“This is a major step for all three international airports in reducing the rate of their electricity consumption, managing their carbon footprints to lower impacts and in decreasing the level of their electronic waste by substantial amounts,” said Khek Norinda, communications and public relations director of Cambodia Airports.
“All light sources at the airports, including those used in the terminals, its offices and parking facilities, [have now] been switched over to LED technology,” he added.
Norinda also noted that the programme for upcoming airport upgrades has yet to be fine-tuned saying, “[With] LED technology, the direct electricity savings can vary from 20 to 25 percent and [LED bulbs have] a much longer lifespan, with lamps [lasting] up to 25 times longer than their regular halogen counterparts].”
He added that this benefit dramatically reduces electronic waste and induces savings in maintenance as well. As well as reducing power consumption, the use of LED contributes to cutting carbon emissions [which is helpful in] keeping up with green growth at the airports, according to Norinda.
In October, Cambodia’s three international airports achieved level 2 status on carbon reduction of the Airport Carbon Accreditation Programme (ACAP), which is the only voluntary global programme for greenhouse gas emissions reductions at airports. It was launched in 2009 on the initiative of the Airports Council International (ACI).
The programme is independently administered and verified with four areas of certification: mapping, reduction, optimisation and neutrality.
The successful accreditation of ACAP level 2 status follows results showing successful reduction of scope 1 and 2 carbon dioxide (CO2) emissions at the three international airports and the subsequent introduction of a carbon management plan towards addressing these emissions.
The carbon footprint obtained for ACAP level 1 was used as a starting point for carbon emission control and the reduction of the airports’ environmental impact. Initiatives deployed to reach this goal included streamlining electricity use at the airports’ facilities, phasing out old vehicles and the sorting of waste.

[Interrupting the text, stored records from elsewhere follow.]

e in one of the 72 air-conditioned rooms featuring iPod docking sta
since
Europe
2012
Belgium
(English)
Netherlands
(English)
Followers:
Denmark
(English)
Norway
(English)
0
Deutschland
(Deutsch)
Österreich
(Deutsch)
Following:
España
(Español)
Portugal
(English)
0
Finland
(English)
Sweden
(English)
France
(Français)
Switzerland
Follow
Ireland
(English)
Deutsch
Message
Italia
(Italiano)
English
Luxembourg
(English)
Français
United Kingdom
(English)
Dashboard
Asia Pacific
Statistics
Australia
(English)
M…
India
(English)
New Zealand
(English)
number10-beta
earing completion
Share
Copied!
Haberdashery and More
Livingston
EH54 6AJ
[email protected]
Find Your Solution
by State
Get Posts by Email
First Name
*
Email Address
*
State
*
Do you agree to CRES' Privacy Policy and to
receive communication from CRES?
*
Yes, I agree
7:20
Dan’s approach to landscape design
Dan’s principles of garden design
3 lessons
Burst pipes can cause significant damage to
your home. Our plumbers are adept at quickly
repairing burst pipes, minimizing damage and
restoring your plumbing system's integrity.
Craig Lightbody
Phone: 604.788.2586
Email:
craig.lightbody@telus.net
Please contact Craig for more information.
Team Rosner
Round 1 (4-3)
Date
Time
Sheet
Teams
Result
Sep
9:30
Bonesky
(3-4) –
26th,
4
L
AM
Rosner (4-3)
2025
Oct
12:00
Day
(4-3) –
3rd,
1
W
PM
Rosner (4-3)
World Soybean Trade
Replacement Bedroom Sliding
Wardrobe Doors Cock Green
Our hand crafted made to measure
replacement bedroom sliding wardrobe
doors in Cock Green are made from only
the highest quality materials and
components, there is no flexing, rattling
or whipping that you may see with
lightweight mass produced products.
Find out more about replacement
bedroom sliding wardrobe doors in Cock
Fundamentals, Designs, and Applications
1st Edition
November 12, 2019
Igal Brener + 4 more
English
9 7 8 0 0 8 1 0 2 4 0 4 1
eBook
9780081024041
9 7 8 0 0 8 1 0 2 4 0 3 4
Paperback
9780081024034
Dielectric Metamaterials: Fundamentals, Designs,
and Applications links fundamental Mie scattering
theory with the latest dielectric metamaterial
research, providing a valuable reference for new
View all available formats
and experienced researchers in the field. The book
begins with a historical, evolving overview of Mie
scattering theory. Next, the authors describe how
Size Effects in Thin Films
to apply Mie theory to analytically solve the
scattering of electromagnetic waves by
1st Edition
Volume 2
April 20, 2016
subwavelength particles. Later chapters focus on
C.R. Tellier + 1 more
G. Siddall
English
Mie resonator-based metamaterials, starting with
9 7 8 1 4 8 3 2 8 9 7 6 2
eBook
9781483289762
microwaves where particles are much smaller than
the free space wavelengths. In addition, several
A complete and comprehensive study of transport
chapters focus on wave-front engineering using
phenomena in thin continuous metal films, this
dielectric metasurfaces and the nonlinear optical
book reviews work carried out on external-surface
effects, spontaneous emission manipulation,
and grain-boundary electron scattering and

This new level of certification is a recognition of Vinci Airports’ global environmental policy (known as Airpact), which established goals for their airports based on the company’s commitment to the preservation of the environment.
It also recognises the airports’ actions in managing and reducing their CO2 emissions and rewards a multi-annual effort to control and reduce their carbon footprint.
The next step will be to apply for level 3 of the ACAP programme, that being optimisation. That will require a widening of the scope of action in order to include the airports’ partners in carbon reduction endeavours, an ambitious but worthy goal.